Segundo as informações partilhadas pela AppleInsider, estes novos alertas são exibidos diretamente no Apple Creator Studio nas versões do iOS 26 e iOS 27. Quando o conteúdo requer suporte externo, surge uma caixa de diálogo com a mensagem: "Enviar para o Google Cloud? O seu conteúdo será enviado para o Google Cloud para geração. Os seus dados nunca serão usados para treinamento." O sistema disponibiliza três opções de escolha ao utilizador: permitir uma vez, permitir sempre ou cancelar a operação.
Foco na privacidade e separação de modelos
Esta postura surge como parte da estratégia da tecnológica para isolar os seus modelos internos (Apple Foundation) e os seus servidores seguros (Private Cloud) de infraestruturas externas. O mesmo tipo de alerta surge quando são utilizados os serviços integrados do ChatGPT na nuvem, desenvolvidos pela OpenAI. Adicionalmente, as caixas de diálogo mostram de forma clara a cota gratuita que já foi consumida pelo utilizador em pedidos direcionados para os servidores da Google ou da OpenAI.

Apesar deste distanciamento visível na interface, os bastidores mostram que as parcerias continuam ativas. Os novos serviços de inteligência artificial da Apple foram inicialmente treinados com base na destilação de modelos desenvolvidos pela Google. A empresa liderada por Tim Cook continua também a investir no desenvolvimento de modelos internos mais robustos, utilizando algoritmos da Google alimentados por hardware de topo com placas gráficas da Nvidia.

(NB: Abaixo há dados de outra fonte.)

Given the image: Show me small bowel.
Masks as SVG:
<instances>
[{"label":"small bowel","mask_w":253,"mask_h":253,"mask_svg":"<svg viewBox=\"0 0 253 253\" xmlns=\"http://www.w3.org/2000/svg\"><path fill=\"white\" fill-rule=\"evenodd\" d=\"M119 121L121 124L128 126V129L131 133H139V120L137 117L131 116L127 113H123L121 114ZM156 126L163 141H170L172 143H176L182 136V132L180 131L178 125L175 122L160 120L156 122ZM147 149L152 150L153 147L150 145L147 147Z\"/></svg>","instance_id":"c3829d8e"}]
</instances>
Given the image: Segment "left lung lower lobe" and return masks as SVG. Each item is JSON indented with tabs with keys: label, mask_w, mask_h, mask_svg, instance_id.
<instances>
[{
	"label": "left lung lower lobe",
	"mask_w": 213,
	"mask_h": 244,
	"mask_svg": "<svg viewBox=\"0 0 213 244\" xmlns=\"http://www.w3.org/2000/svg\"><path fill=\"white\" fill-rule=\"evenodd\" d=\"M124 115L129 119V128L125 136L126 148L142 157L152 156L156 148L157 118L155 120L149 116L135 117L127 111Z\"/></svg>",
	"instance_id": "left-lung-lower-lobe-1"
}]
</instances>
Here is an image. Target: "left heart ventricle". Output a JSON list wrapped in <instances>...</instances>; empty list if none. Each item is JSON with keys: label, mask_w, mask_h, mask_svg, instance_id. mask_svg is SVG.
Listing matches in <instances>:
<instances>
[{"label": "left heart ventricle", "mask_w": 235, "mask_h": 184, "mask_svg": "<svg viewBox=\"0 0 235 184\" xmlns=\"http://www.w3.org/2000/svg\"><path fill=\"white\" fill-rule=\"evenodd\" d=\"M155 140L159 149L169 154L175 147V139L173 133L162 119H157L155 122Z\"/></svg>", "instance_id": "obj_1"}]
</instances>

Transparência editorial sobre limites de uso
Para quem utiliza os equipamentos da marca em Portugal, esta funcionalidade traduz-se numa camada adicional de segurança e controlo sobre a privacidade dos dados pessoais. Ao saber exatamente para onde são enviados os ficheiros ou textos gerados, o utilizador ganha poder de decisão, algo bastante valorizado no mercado europeu devido às regras estritas de proteção de dados.
Contudo, do ponto de vista editorial, subsistem algumas lacunas que a marca ainda não esclareceu totalmente. Embora a introdução desta barra de monitorização de consumo seja benéfica, a Apple ainda não especificou quais são os limites exatos das cotas gratuitas atribuídas ao Apple Intelligence. Os números concretos de utilização por utilizador ou por região continuam sem ser disponibilizados publicamente, o que impede uma avaliação completa sobre o custo real destas ferramentas no dia a dia.